Ainsi, nul système n’est parfait et le nôtre peut encore connaître des améliorations. En tout état de cause, les critiques adressées aux compétences ou au mode de nomination des membres du Conseil concernent moins l’institution elle-même que les autorités de nomination ou celles en mesures de procéder aux évolutions attendues, c’est-à-dire les parlementaires.

Surtout, une nomination engage davantage le nommant que le nommé : c’est bien le premier qui choisit librement le second et qui, le cas échéant, puisqu’il s’agit d’une autorité politique (Président de la République, Président du Sénat ou Président de l’Assemblée nationale), aura à répondre de la nomination.

En revanche, rien ne semble étayer une politisation de l’institution, qui veille au respect de la Constitution, non d’une politique déterminée. Au nom du respect des droits et libertés que la Constitution garantit, le Conseil constitutionnel examine les lois qui lui sont soumises et, en cas de violation, les censure sans se soucier de la politique conduite par le Gouvernement. Lorsque la « loi anti-casseurs » devait répondre, en 2019, aux nombreuses violences perpétrées lors de l’épisode des « gilets jaunes », le dispositif ainsi imaginé fut déclaré contraire à la Constitution sans hésitation. De même, lorsque le Gouvernement et même le Président de la République fraîchement élu voulaient taxer à 75% les très hauts revenus en 2012, la mesure ne fut pas validée (une première fois), le mécanisme retenu n’étant pas constitutionnel. Les exemples sont nombreux et confirment que le Conseil n’hésite pas à aller à l’encontre d’une politique voulue et déterminée lorsque le droit l’exige.

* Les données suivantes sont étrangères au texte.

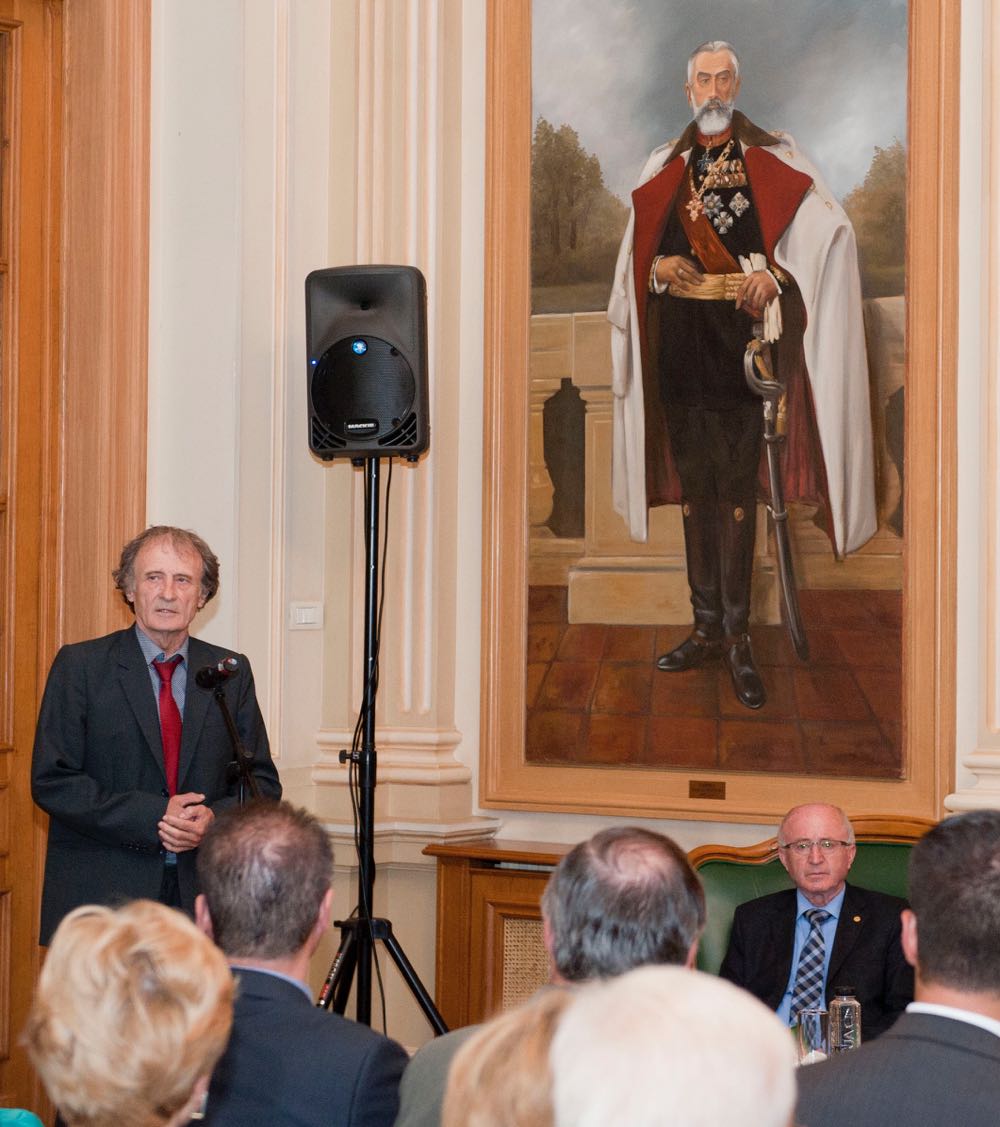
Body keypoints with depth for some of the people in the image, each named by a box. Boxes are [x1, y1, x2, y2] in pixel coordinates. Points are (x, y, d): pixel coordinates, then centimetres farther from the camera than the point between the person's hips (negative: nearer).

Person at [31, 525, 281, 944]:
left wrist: (215, 819, -10)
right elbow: (51, 781, -6)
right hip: (101, 897, -2)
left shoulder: (232, 672, 10)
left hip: (201, 893, 3)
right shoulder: (79, 666, 0)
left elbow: (262, 781, 12)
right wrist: (150, 817, -15)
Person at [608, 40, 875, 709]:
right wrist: (657, 269, -4)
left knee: (736, 490, -6)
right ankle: (708, 627, 13)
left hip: (739, 341, -4)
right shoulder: (664, 169, 13)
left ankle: (737, 637, -4)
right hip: (679, 345, 4)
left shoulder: (775, 161, 3)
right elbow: (637, 253, 17)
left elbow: (828, 231, -5)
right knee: (694, 487, 7)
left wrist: (775, 274, -18)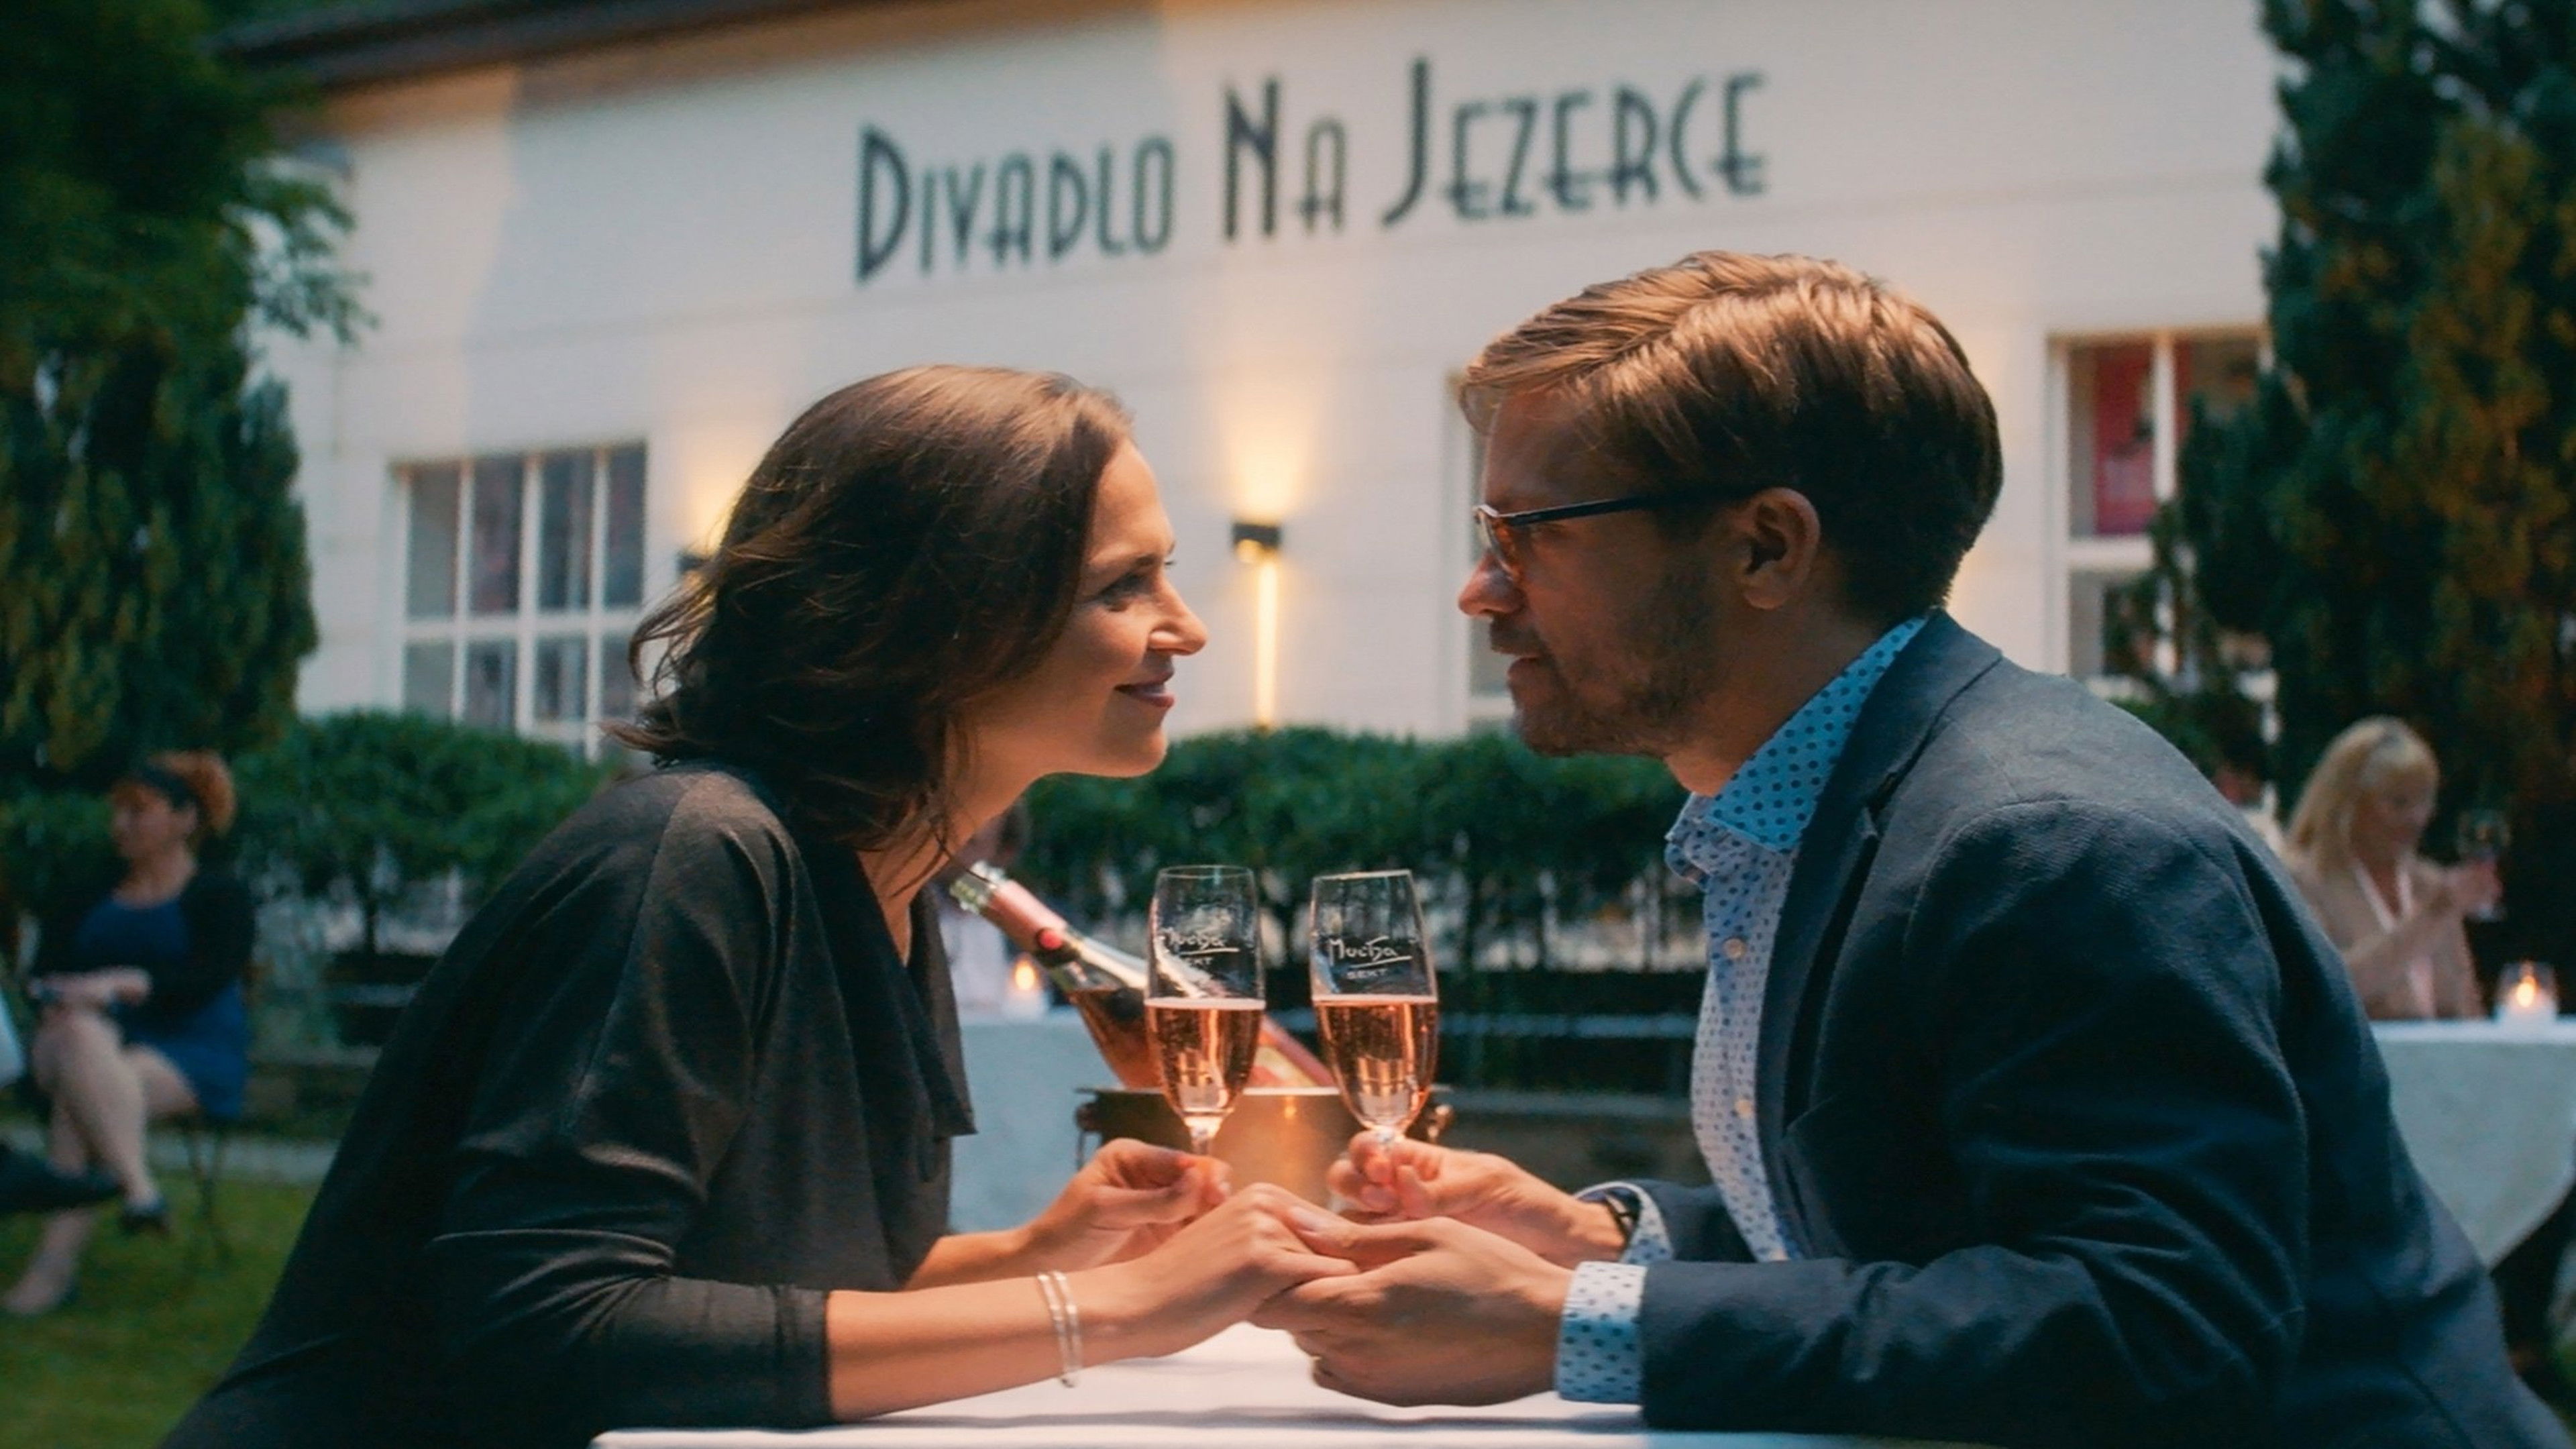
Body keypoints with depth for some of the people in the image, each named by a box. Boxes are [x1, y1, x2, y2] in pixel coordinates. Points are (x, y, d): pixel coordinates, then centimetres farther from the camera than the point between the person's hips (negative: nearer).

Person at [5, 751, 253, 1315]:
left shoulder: (219, 895, 8)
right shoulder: (93, 897, 23)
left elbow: (211, 977, -9)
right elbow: (47, 968, 10)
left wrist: (125, 984, -23)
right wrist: (69, 1000, -14)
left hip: (191, 1052, -4)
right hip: (99, 1037, 4)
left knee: (78, 1095, -33)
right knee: (79, 1039, -35)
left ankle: (55, 1261, -38)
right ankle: (138, 1189, -46)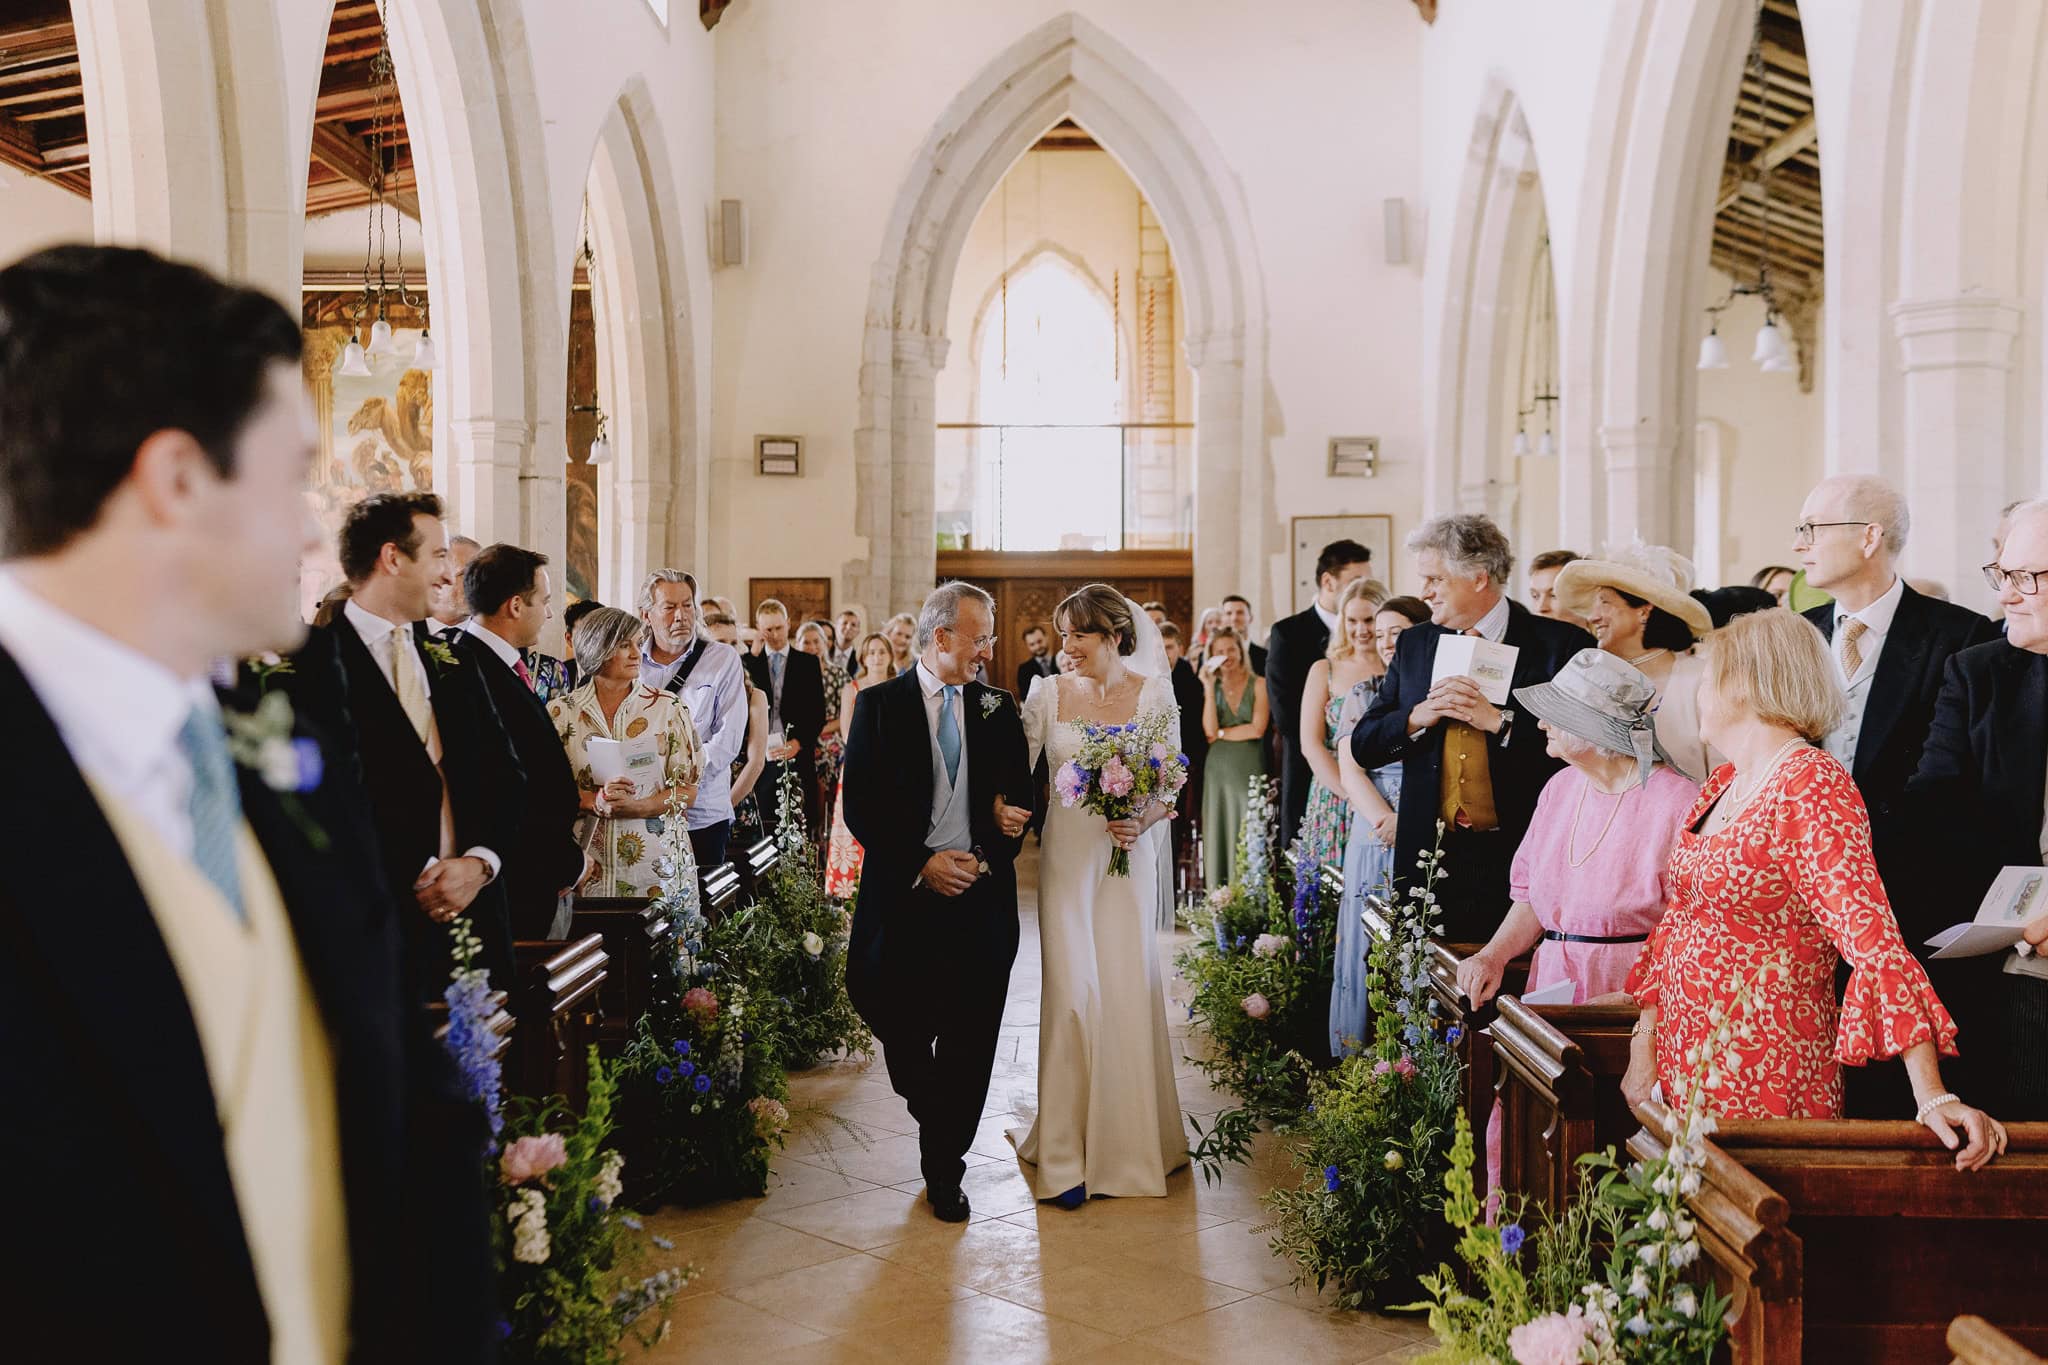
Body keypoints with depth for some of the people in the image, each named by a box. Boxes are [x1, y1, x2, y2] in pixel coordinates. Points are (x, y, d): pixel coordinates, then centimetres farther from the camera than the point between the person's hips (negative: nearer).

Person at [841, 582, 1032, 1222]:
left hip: (981, 898, 2)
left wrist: (990, 855, -10)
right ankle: (935, 1119, 39)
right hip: (906, 897, -2)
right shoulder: (881, 705, 0)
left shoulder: (997, 709, 9)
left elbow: (1021, 797, 10)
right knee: (902, 1026, 6)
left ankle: (944, 1170, 19)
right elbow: (859, 804, -4)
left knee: (968, 1042, 3)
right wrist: (921, 864, -12)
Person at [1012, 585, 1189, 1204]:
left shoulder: (1154, 695, 0)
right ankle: (1067, 1149, 9)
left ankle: (1133, 1136, 24)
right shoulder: (1048, 694, 2)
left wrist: (1143, 819, -16)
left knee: (1129, 989, 4)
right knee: (1072, 993, -3)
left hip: (1129, 856, 0)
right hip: (1067, 855, 0)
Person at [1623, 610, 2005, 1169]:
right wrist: (1643, 1049, 9)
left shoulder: (1812, 785, -16)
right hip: (1680, 1060, 7)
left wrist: (1931, 1096, -27)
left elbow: (1872, 939, -23)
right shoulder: (1722, 783, 9)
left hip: (1765, 1081, -7)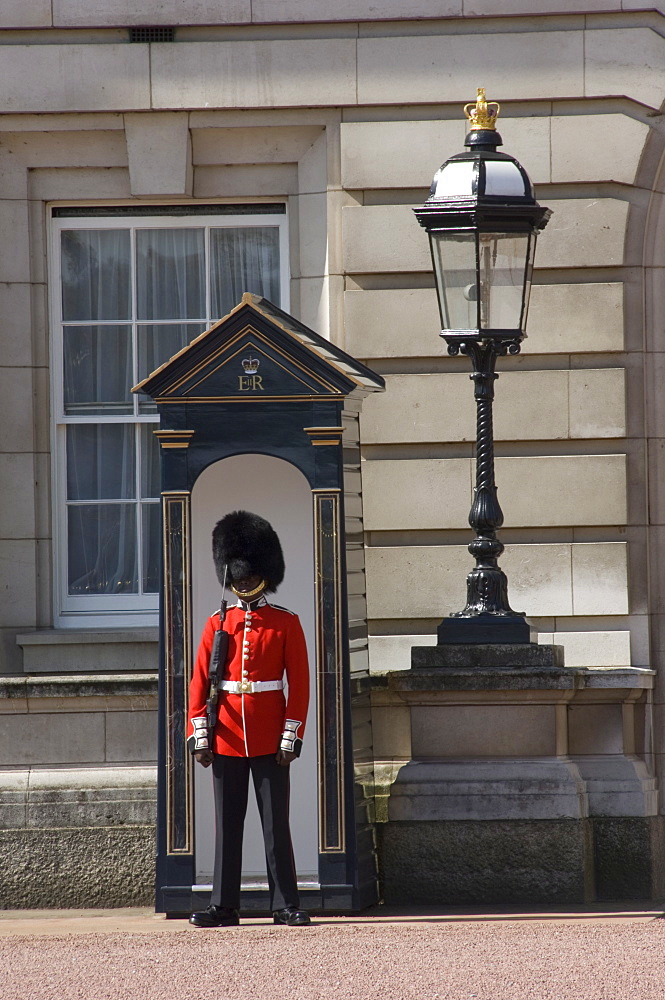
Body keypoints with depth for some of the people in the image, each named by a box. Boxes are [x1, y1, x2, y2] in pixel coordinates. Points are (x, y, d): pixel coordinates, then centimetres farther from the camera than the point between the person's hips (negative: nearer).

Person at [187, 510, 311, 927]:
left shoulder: (286, 624, 2)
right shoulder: (218, 624, 8)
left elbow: (300, 684, -1)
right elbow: (199, 684, 6)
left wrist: (291, 737, -8)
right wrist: (199, 736, -2)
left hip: (270, 742, -2)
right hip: (226, 740, 2)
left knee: (276, 825, 0)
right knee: (228, 825, 5)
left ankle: (286, 906, 5)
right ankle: (224, 906, 9)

C’est non seulement bénéfique, mais aussi indispensable à l’équilibre démocratique de notre régime. En effet, alors qu’un Président élu est en mesure d’imposer un choix politique déterminé grâce au soutien majoritaire dont il dispose à l’Assemblée nationale, il est nécessaire qu’une tierce institution veille sur les éventuels écarts constitutionnels auxquels cette politique pourrait conduire, en étant en mesure de les interdire lorsqu’ils se présentent. Laissons donc le Conseil constitutionnel travailler tranquillement et, quoi qu’il dise, analysons et respectons ses décisions.